Types and descriptions

Due to the many varieties of orchids, flowers can be found to suit every grower. There are several popular varieties that include:

    Beallara - this hybrid is obtained from 4 varieties of orchids (Miltonia, Brassia, Odontoglossum, Kohlioda). Beallara

Flowering occurs in summer. Orchids are found in cream or pink flowers with dark blotches. Burrageara - This hybrid is obtained from 4 varieties of orchids (Miltonia, Oncidium, Odontoglossum and Kohlioda). Burrageara

Flowering occurs in winter. The inflorescence of the flower consists of yellow and red flowers. Colmanara - This hybrid is derived from 3 varieties of orchids (Odontoglossum, Miltonia and Oncidium).
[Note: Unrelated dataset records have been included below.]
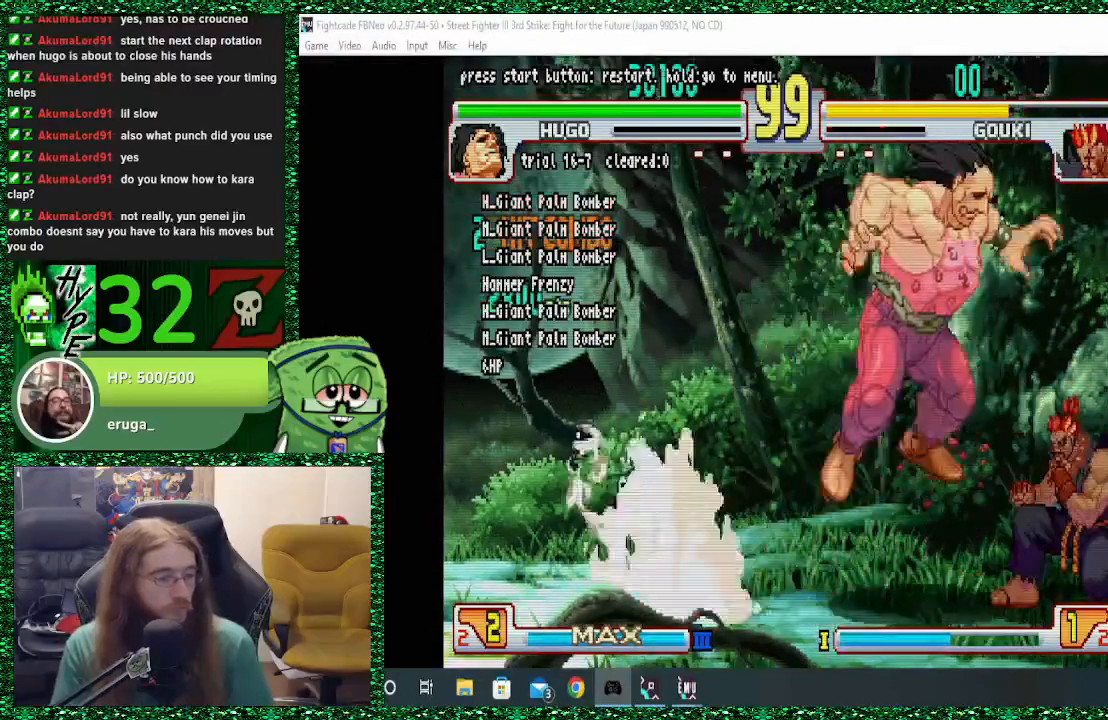
{"dt_ms": 500, "buttons": [], "left_stick": "right", "events": [[133, "CIRCLE", "up"]]}
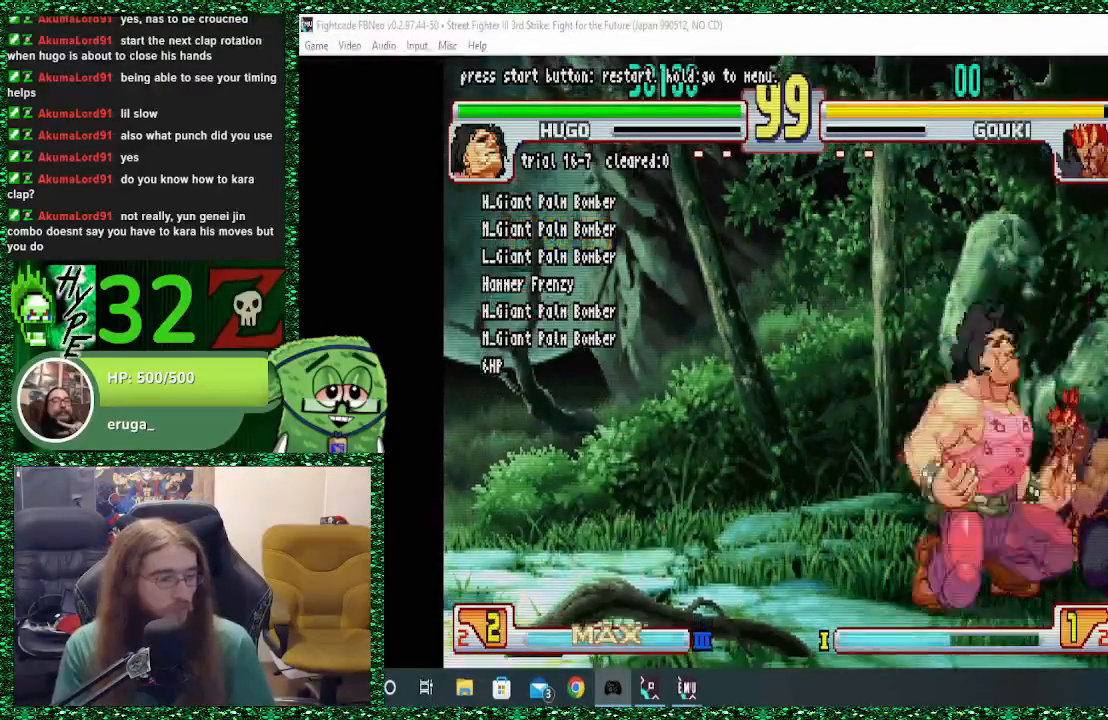
{"dt_ms": 500, "buttons": ["R1"], "left_stick": "center", "events": [[167, "left_stick", "down"], [267, "left_stick", "left"], [367, "R1", "down"], [467, "left_stick", "center"]]}
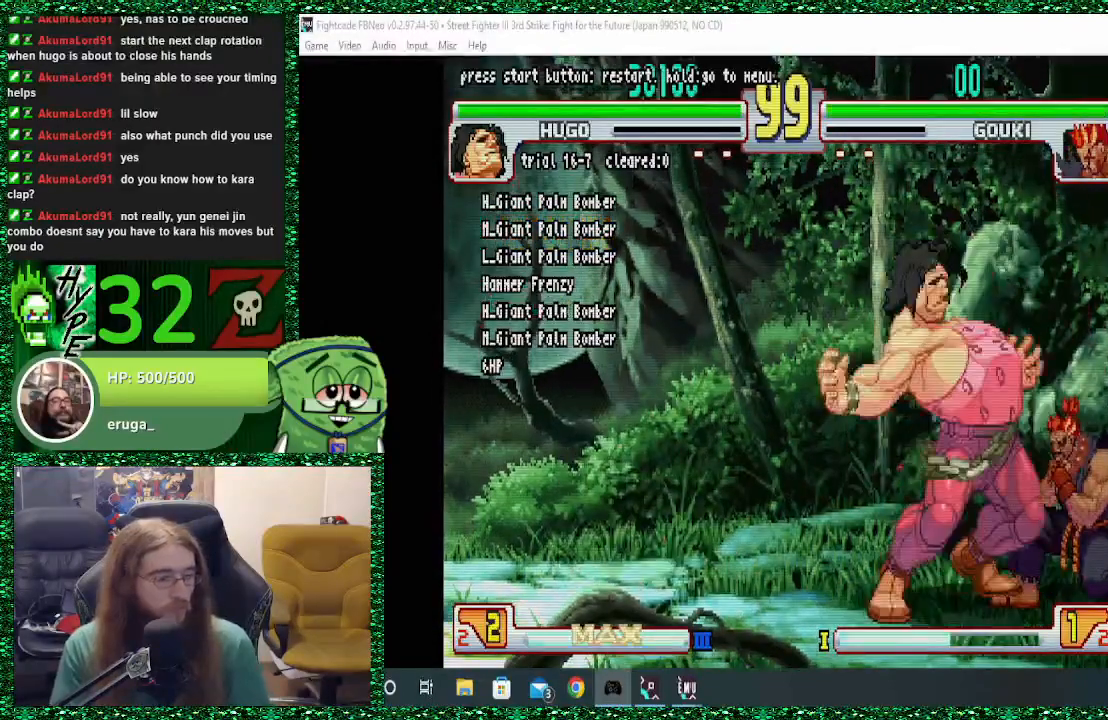
{"dt_ms": 500, "buttons": ["TRIANGLE"], "left_stick": "left"}
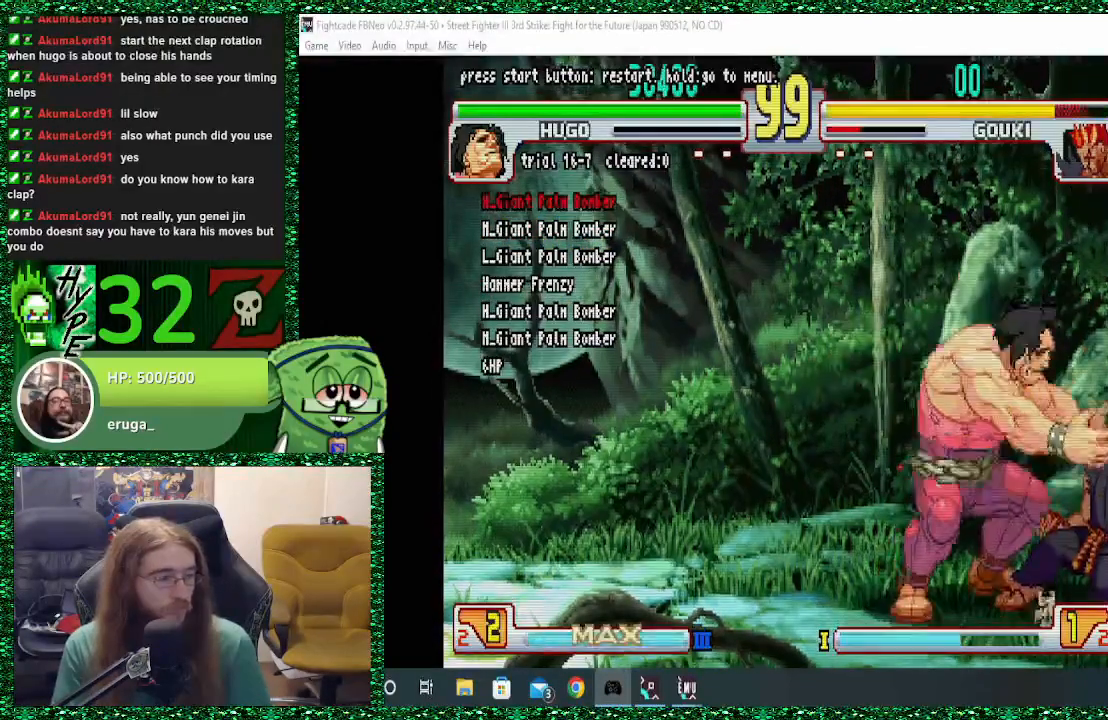
{"dt_ms": 500, "buttons": [], "left_stick": "down", "events": [[67, "TRIANGLE", "up"], [67, "left_stick", "center"], [233, "left_stick", "right"], [433, "left_stick", "down"]]}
Colmanara

The flowering period is 2 months. The long flower arrow can have up to 20 flowers. Wuilstekeara - Derived from 3 varieties of orchids (Odontoglossum, Cochlioda and Miltonia). Wuilstekeara

Flowering occurs at the end of winter and early summer. The flowering period is 6 weeks. There may be 15 flowers on the long flower arrow.

Planting and transplanting a plant

A new pot is needed to plant the plant. It should not be large, it is enough to pick up a container a little more spacious than the previous one. The root system of Cumbria must fill almost the entire volume of the container so that there is no threat of waterlogging of the soil mixture.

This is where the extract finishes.